RECORDS SHOWN section start
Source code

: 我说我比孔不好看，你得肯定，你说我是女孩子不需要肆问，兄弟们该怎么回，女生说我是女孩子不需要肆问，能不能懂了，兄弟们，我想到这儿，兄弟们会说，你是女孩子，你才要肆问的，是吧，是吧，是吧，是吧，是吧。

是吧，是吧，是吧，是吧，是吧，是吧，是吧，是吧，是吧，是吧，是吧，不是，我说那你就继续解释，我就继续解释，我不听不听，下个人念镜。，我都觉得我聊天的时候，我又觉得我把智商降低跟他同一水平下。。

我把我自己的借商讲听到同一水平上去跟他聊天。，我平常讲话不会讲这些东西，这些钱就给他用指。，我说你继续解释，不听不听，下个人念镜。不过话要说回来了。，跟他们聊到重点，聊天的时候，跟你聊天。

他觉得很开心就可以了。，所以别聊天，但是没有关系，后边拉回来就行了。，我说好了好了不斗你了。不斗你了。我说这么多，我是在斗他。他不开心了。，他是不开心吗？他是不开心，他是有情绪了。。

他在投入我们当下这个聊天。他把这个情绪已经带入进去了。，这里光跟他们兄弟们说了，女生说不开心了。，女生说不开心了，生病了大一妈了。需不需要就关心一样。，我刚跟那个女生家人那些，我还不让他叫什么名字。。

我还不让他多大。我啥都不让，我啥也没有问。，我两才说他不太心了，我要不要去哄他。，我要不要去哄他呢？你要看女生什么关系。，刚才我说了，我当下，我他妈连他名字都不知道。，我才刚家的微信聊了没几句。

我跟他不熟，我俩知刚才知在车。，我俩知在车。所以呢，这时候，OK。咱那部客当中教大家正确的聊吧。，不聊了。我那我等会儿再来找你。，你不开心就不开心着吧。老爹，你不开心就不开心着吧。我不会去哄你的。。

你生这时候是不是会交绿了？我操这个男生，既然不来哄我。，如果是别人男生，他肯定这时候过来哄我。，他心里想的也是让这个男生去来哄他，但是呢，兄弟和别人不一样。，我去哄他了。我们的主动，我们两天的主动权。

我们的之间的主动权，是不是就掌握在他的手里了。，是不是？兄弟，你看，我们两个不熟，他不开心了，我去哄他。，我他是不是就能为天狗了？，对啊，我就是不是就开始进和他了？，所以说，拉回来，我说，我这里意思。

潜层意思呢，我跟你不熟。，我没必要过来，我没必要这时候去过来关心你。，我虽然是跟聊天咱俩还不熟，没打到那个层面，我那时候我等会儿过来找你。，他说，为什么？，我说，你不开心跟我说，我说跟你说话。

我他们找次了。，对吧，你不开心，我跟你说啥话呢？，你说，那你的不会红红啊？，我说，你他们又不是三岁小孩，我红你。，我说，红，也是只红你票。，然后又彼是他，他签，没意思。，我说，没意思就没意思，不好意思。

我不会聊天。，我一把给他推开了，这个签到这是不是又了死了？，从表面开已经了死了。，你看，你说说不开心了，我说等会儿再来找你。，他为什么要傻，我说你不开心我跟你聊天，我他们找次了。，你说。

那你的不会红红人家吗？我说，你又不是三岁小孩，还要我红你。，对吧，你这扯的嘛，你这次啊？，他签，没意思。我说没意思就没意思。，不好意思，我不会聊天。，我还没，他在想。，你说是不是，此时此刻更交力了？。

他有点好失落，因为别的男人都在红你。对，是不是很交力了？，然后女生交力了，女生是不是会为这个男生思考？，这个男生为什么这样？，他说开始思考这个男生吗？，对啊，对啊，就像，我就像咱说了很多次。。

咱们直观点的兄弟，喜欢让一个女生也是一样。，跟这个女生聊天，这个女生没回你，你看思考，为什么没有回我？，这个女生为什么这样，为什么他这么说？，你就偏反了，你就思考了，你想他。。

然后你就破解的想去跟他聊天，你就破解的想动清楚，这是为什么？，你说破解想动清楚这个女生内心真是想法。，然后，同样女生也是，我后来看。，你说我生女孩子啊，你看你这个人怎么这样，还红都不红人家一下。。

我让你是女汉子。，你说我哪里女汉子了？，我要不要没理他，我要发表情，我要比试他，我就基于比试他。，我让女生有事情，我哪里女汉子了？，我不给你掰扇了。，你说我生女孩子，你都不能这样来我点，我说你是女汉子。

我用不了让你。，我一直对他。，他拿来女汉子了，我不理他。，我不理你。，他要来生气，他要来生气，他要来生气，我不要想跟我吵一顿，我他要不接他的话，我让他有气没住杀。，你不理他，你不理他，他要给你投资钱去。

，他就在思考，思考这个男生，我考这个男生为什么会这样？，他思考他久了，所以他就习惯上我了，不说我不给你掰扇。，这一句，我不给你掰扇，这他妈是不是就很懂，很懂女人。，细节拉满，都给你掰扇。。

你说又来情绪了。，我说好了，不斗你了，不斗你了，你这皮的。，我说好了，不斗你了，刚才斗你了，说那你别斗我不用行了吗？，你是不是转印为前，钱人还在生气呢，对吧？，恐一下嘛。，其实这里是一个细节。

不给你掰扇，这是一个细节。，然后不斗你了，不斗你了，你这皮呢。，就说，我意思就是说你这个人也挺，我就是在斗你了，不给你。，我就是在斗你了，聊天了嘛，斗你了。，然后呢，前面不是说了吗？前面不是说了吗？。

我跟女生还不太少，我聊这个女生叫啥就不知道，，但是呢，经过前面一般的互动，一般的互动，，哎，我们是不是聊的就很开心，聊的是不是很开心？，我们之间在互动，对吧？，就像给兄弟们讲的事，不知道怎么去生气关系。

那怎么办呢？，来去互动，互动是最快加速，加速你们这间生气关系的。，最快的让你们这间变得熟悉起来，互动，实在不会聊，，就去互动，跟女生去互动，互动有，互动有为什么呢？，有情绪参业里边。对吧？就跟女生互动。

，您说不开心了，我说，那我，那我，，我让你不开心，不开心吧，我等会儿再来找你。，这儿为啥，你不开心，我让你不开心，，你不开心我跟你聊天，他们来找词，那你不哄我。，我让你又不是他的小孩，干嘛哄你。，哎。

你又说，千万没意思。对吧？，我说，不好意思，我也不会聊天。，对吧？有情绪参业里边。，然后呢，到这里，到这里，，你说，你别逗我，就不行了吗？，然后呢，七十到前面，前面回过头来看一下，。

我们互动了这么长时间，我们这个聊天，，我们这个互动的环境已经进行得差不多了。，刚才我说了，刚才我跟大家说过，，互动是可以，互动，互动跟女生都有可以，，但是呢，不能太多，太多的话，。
RECORDS SHOWN section end
If a line of the records includes the string "有情绪参业里边", copy it out.

EXERCISE RESULT
那怎么办呢？，来去互动，互动是最快加速，加速你们这间生气关系的。，最快的让你们这间变得熟悉起来，互动，实在不会聊，，就去互动，跟女生去互动，互动有，互动有为什么呢？，有情绪参业里边。对吧？就跟女生互动。
你又说，千万没意思。对吧？，我说，不好意思，我也不会聊天。，对吧？有情绪参业里边。，然后呢，到这里，到这里，，你说，你别逗我，就不行了吗？，然后呢，七十到前面，前面回过头来看一下，。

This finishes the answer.